The idea would be to develop a GTK application allowing the user to edit diagrams code (either with an in-application editing pane or in their own editor, perhaps using fsnotify to watch for changes) and see the updated diagram immediately. Additional potential features include:

  • the ability to "zoom in" on a selected subcomponent to display, instead of always displaying everything in the entire file
  • using sliders, input boxes, etc. to interactively display parameterized diagrams, perhaps in a type-directed way (see craftwerk-gtk for inspiration)
  • Interactive editing of diagrams, e.g. dragging a displayed component and having an appropriate translation call automatically added to the code, or some other sort of support for interactively generating points, vectors, scaling factors, etc. using mouse input
  • Support for developing animations (e.g. with a slider for moving back+forth in time)

Path operations

Intersection, union, etc?

See also Diagrams/Dev/Paths.

Optimized Diagrams

Tools for backends to remove redundant data?

Constraint Based Diagrams

Generate diagrams that meet some declarative constraint specification. Something along the lines of http://wadler.blogspot.com/2011/06/combinator-library-for-design-of.html

3D Backends

Lots of fun things to do here!

Make Plotting As Easy As Doing It in R

From diagram-discuss:

The above code produces four plots: a scatterplot (something you would often see in statistics), a plot of a function and, well, two empty grids. As a statistician, I usually work a lot with R together with a more or less sophisticated plotting package. The currently best plotting system for R is probably ggplot . Now, I started using Bryan O'Sullivan's statistics package for some of my calculations. Once in Haskell mode, you obviously don't want to switch back and forth between languages. So, I was wondering if it is possible to produce professional looking plots with diagrams' DSL, and how difficult it could be to put together a DSL for (statistical) plotting.

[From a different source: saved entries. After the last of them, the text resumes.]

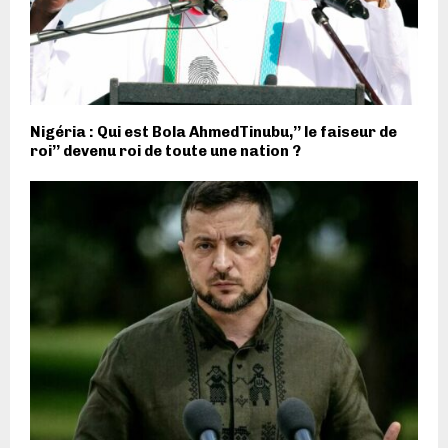
Nigéria : Qui est Bola AhmedTinubu,’’ le faiseur de
roi’’ devenu roi de toute une nation ?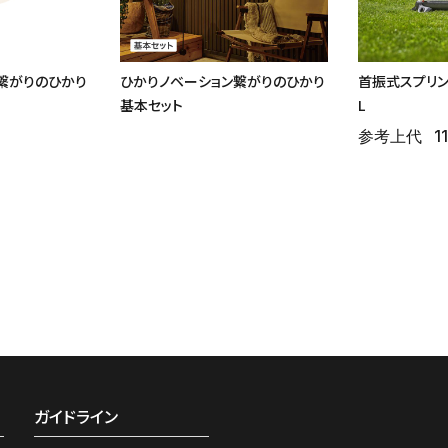
繋がりのひかり
ひかりノベーション繋がりのひかり
首振式スプリンク
基本セット
L
参考上代
1
ガイドライン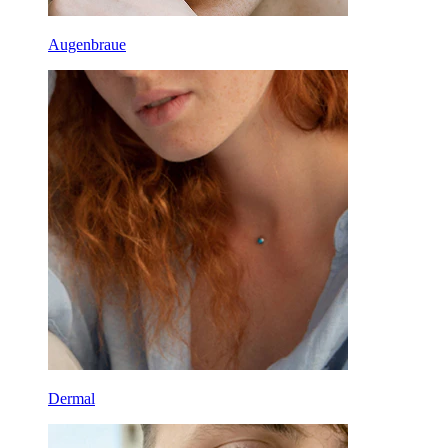
Augenbraue
Dermal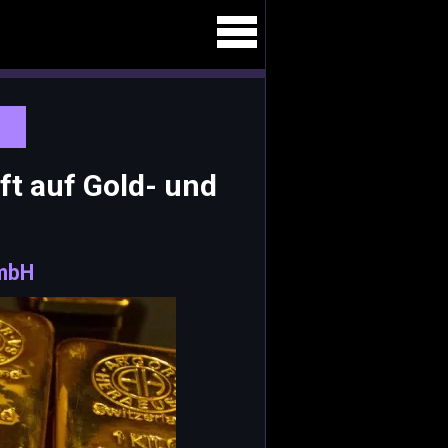
ft auf Gold- und
mbH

I was thinking of something similar to ggplot's functionality. Making it easy to overlay plots, producing and combining legends, etc. Creating scatterplots and histograms and boxplots. Overlaying them with error regions and density estimates respectively. Then do the same for different subsets of the original data. Doing this with diagrams DSL could proof to be extremely powerful. Each "dot" in a plot could potentially be any diagram you want, dots, circles, stars, numbers or characters -- and if plots are nothing but diagrams, you could even plot plots into a plot. A real pain for most plotting systems is to combine multiple plots into one and to generate a common legend for all of them. This, for example, should be trivial to do within diagrams DSL.

I would be more than happy to help in such a project. As the code above probably suggests, I am not the strongest Haskell hacker around. In fact, I am a statistician/mathematician who happens to use Haskell for some of his projects. That's it. Would anyone be interested in picking up such a project? As I said, I would be happy to help and get involved. Because I think there is a real need for something like this, and it would be very powerful to have eDSL for statistical plotting within Haskell.